- [EXTRAIT DU TEXTE]
==============================
Dans son rapport intitulé
« Une surpopulation carcérale persistante, une politique d’exécution des
peines en question » publié début octobre, la juridiction financière
constate que malgré les réformes récentes, le nombre de personnes détenues ne
décroît toujours pas, au contraire : elle ne fait qu’augmenter depuis 20 ans.
La Cour des
comptes a publié début octobre un rapport édifiant sur la politique d’exécution des peines et la
situation de la surpopulation carcérale en France, centré sur la gestion des
peines et leur suivi, compte tenu « des masses financières en jeu, du rythme
soutenu des réformes et de la sensibilité d’une politique publique parfois
contestée ».
Premier constat : « Depuis
plus de vingt ans, le système carcéral est confronté à une augmentation
continue de la population des détenus, qui peine à être régulée », et ce malgré les réformes qui se sont succédé. La
France compte ainsi parmi les dix pays européens où la population carcérale
augmente.
Le nombre d’incarcération a
augmenté de 70 % en 20 ans
La Cour des comptes souligne
que plusieurs facteurs contribuent à cette suroccupation. D’une part, bien que le nombre d'actes de délinquance reste relativement stable, la réponse pénale « s’est durcie au cours des dernières
années ». En effet, le nombre d’incarcérations a augmenté de 70 %
en 20 ans. En 2019, 90 000 années de prison ont été prononcées contre
54 000 en 2000, d’après les enquêtes de victimation de l’INSEE.
==============================
- [DONNÉES]
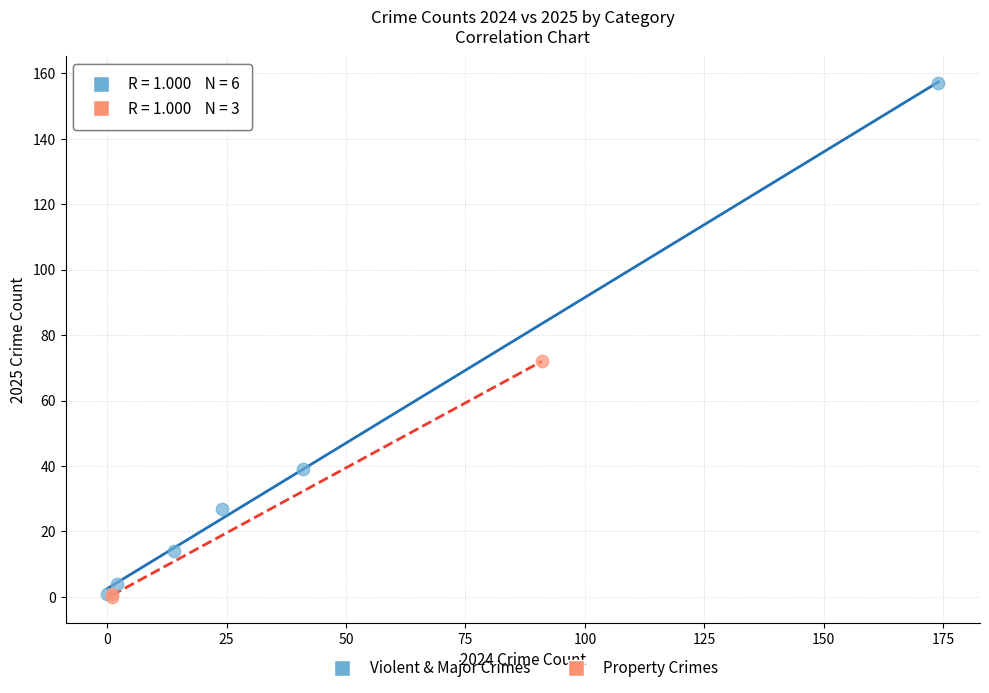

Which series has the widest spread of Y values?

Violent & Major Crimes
==============================
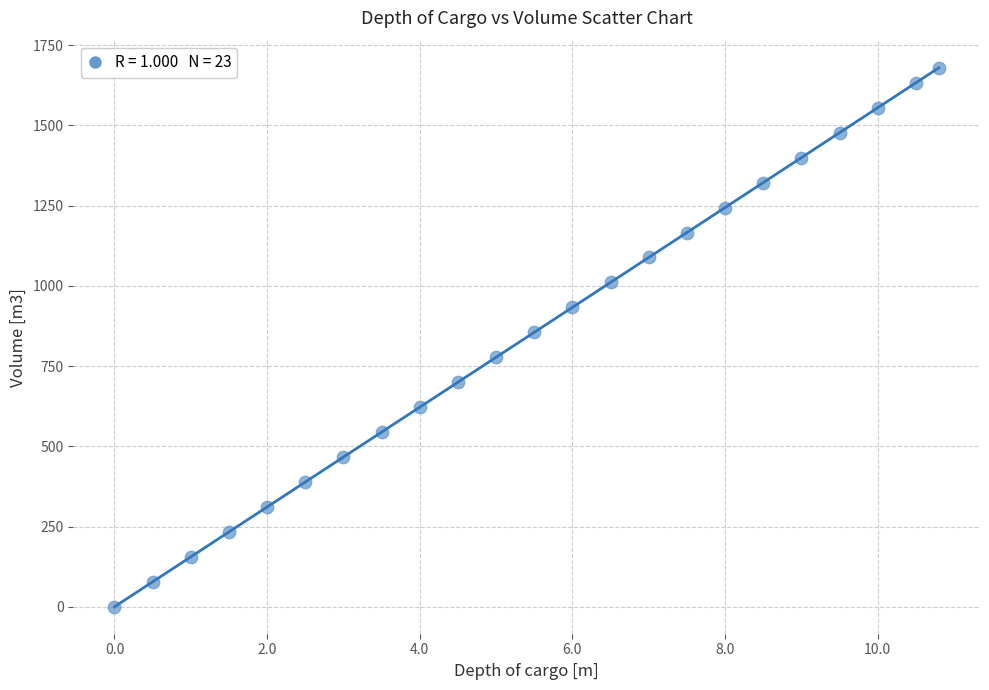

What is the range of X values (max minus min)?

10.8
==============================
- [LISTE DES TÂCHES]
(A) Modifiez le passage de l'extrait sur la surpopulation carcérale compris entre « Le nombre d’incarcération a » et « victimation de l’INSEE. », bornes incluses, en remplaçant « délinquance » par « criminalité ».
(B) Poursuivez l'extrait sur la surpopulation carcérale à partir de l'endroit où il s'arrête.
Les enregistrements n'ont rien à voir avec l'extrait.

- [RÉPONSES PAR TÂCHE]
(A)
Le nombre d’incarcération a
augmenté de 70 % en 20 ans
La Cour des comptes souligne
que plusieurs facteurs contribuent à cette suroccupation. D’une part, bien que le nombre d'actes de criminalité reste relativement stable, la réponse pénale « s’est durcie au cours des dernières
années ». En effet, le nombre d’incarcérations a augmenté de 70 %
en 20 ans. En 2019, 90 000 années de prison ont été prononcées contre
54 000 en 2000, d’après les enquêtes de victimation de l’INSEE.

(B)
D’autre part, cette
surpopulation s’explique par la répression accrue de certains crimes et délits,
notamment les violences intrafamiliales, les délits routiers ou les violences
envers les forces de l’ordre, précise la juridiction, mais aussi par l’accroissement des recours aux comparutions immédiates et à la détention
provisoire, toujours maintenue à un niveau élevé.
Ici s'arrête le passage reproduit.